DOOH not getting rebounding dollars:
 
DOOH, however, has struggled to grab larger shares of the money from the small rebound in the larger media market. ADCENTRICITY thinks maybe this is because as far as media goes, DOOH is a "new kid on the block."
 
Top DOOH spending categories identified:
 
Financial, telecommunications and automotive top the list of categories booked through ADCENTRICITY. Although not a 100 percent-reliable indicator of the industry at large, it gives a general idea of which groups are most likely willing to spend money in this space.
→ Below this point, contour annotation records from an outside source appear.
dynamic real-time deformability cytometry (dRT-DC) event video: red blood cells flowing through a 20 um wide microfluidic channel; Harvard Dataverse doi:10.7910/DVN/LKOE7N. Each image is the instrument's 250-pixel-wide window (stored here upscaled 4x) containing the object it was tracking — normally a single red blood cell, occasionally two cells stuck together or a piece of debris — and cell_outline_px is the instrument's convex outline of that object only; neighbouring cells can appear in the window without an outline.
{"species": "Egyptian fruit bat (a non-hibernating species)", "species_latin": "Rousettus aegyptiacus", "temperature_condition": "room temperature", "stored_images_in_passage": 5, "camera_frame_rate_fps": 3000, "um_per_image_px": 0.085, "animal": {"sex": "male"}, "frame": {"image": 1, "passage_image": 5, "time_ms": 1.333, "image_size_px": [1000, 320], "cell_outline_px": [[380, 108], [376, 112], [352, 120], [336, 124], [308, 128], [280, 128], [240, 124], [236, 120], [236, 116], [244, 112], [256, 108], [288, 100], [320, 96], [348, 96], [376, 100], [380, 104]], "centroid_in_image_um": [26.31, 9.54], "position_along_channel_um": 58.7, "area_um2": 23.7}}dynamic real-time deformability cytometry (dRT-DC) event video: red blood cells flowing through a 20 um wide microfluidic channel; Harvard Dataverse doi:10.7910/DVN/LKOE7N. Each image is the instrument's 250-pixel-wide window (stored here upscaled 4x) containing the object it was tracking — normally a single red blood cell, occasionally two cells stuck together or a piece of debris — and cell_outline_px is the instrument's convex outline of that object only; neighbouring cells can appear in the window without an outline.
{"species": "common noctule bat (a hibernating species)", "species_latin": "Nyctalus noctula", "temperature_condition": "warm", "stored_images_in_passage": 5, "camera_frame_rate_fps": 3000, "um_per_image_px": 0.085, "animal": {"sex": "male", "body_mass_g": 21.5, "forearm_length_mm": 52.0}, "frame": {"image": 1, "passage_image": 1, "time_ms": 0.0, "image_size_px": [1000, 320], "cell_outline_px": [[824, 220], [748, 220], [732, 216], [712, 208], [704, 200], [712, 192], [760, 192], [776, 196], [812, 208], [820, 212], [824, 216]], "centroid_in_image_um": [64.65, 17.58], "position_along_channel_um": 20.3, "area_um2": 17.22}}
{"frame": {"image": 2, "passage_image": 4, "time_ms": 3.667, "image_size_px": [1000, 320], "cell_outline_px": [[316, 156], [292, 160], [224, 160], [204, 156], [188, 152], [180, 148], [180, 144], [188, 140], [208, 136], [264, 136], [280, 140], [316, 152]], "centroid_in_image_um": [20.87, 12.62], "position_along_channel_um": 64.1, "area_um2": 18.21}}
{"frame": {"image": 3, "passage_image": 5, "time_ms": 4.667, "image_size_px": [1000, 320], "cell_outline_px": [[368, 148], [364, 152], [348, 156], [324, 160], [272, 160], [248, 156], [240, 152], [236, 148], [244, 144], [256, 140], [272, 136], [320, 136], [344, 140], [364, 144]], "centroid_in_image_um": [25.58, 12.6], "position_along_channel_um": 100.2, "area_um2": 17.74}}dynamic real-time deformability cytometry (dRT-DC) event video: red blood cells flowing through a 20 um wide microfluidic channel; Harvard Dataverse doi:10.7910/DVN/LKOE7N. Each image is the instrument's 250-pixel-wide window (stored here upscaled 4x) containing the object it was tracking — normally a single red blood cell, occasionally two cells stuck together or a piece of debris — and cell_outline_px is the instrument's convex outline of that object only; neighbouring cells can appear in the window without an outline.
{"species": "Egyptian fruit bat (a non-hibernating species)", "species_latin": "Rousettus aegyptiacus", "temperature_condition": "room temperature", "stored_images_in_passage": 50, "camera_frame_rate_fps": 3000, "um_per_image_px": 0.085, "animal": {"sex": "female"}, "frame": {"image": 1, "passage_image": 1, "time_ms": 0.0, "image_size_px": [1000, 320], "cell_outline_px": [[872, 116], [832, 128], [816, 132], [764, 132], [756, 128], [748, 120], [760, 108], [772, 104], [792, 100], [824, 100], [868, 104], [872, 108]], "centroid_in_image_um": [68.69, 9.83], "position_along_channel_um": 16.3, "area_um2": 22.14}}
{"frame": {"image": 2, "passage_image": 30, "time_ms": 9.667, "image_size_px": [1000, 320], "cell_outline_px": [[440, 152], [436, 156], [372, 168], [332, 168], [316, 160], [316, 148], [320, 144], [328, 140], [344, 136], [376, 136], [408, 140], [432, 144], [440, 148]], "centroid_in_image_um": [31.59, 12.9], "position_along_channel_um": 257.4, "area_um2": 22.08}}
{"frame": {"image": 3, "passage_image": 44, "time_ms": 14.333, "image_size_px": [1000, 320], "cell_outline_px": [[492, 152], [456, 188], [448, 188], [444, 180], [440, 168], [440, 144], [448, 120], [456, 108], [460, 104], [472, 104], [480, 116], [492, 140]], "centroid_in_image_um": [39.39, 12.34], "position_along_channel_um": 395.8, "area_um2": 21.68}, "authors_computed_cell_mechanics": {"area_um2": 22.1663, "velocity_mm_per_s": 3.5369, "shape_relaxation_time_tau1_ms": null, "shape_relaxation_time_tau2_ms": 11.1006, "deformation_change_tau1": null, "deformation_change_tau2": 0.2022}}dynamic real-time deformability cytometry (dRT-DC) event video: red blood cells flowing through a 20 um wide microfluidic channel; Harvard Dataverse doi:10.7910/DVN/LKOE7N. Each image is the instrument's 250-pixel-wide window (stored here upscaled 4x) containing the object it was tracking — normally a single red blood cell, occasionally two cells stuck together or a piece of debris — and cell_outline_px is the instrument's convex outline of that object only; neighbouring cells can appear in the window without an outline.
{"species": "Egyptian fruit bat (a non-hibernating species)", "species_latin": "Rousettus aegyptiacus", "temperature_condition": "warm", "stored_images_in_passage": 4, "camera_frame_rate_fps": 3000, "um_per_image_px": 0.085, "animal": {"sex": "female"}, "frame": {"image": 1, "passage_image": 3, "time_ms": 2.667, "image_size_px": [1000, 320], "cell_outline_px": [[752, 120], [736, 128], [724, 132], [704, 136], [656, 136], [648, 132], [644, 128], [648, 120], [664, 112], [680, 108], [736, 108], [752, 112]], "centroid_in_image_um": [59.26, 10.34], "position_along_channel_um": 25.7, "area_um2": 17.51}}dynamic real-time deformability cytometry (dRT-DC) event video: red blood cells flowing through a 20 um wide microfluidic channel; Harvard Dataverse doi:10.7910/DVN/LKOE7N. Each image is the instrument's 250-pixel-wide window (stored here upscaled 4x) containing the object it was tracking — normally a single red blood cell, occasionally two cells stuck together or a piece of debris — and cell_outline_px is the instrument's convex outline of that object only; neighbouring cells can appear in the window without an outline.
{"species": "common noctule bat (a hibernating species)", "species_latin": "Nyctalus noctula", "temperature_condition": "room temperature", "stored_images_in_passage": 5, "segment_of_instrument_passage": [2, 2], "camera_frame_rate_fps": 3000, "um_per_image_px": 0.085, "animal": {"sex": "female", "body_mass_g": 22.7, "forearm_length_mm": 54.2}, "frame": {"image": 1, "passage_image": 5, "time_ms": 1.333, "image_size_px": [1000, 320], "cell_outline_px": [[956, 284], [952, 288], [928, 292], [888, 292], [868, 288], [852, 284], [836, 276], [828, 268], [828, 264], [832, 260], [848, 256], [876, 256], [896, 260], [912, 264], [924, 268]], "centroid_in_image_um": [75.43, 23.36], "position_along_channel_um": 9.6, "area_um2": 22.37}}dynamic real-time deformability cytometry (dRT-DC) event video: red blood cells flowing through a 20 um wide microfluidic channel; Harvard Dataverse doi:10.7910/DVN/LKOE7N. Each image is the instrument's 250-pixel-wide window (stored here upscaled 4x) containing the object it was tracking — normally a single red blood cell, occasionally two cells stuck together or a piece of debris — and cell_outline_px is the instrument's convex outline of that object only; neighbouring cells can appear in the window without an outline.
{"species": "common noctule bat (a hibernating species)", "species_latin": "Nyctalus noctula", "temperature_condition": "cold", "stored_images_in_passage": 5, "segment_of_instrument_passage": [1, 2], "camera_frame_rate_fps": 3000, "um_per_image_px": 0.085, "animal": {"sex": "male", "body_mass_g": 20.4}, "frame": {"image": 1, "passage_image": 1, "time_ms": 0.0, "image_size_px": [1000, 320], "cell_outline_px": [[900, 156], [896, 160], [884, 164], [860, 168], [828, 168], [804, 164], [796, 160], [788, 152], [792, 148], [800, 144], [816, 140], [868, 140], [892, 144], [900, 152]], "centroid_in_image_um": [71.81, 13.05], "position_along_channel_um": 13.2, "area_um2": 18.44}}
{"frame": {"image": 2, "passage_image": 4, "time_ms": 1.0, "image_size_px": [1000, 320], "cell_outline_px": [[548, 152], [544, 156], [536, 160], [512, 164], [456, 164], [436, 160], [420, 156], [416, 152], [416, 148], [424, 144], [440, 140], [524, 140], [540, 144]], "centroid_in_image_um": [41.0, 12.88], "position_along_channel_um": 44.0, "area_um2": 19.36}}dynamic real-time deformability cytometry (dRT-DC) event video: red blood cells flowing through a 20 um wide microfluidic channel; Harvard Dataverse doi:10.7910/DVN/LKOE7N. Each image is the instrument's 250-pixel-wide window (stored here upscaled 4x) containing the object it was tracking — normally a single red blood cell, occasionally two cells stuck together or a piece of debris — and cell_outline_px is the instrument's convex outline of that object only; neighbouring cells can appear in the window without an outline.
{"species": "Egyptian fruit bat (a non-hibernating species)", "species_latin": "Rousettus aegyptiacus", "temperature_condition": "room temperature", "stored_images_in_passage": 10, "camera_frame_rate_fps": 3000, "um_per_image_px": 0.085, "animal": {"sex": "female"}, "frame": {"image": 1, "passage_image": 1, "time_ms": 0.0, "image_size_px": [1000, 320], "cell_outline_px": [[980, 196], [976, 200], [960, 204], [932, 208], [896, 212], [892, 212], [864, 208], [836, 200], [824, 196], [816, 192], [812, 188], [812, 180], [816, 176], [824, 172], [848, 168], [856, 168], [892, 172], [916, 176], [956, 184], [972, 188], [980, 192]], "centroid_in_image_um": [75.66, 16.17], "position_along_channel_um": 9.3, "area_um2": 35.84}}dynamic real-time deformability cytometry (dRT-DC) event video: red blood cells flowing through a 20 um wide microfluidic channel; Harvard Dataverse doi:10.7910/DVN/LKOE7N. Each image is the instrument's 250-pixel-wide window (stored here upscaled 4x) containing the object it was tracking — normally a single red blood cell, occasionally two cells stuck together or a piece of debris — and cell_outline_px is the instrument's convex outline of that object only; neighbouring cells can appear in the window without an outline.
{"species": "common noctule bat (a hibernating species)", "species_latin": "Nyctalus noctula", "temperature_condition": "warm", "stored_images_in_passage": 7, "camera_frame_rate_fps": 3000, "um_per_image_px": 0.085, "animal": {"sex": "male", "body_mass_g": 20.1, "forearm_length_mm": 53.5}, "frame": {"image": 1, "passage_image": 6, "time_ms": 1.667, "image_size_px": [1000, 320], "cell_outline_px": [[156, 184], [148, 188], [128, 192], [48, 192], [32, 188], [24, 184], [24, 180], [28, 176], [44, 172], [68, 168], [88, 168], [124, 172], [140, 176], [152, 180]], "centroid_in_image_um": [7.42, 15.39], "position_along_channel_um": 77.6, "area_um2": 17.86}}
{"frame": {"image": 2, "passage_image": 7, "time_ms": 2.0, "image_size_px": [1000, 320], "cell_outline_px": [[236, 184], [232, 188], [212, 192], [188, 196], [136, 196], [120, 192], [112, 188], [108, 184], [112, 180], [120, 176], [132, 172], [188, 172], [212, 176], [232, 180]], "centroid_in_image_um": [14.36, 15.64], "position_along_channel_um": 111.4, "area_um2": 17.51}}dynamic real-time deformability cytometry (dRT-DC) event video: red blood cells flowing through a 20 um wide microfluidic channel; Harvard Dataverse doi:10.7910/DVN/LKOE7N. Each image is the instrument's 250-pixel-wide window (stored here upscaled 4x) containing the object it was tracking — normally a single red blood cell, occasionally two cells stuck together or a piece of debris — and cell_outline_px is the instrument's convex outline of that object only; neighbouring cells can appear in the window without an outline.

It is interesting to note that financial services and automotive top the list – two of the hardest hit industries by the recession. For 2011, healthcare, pump-top and hospitality "have begun to make inroads in proposal evaluations," making them good candidates for spenders in 2011.
 
Top DOOH venues for campaign inclusion remained the same:
 
Retail, grocery, pharmacy and c-store environments were once again the quarter's winners. ADECENTRICITY predicts that office buildings and doctor's offices will be added to the top of this list in Q3.
 
ADCENTRICITY remains optimistic about Q3 in this report and touches on some drivers for the medium, including interest in DOOH from the food and beverage, confection and pharmaceutical categories, more rural DOOH ad campaigns and better targeting strategies – all of which I think will happen eventually, just not in time for their next report to come out.
 
The fact is, the recession hurt this medium in a nascent state, and it's taking longer to grow to where it was expected it to be pre-2008. But the good news is that even on a smaller scale, the tactics, technology and ideas behind some of the best DOOH campaigns are ingenious. We just need more brands to buy into them.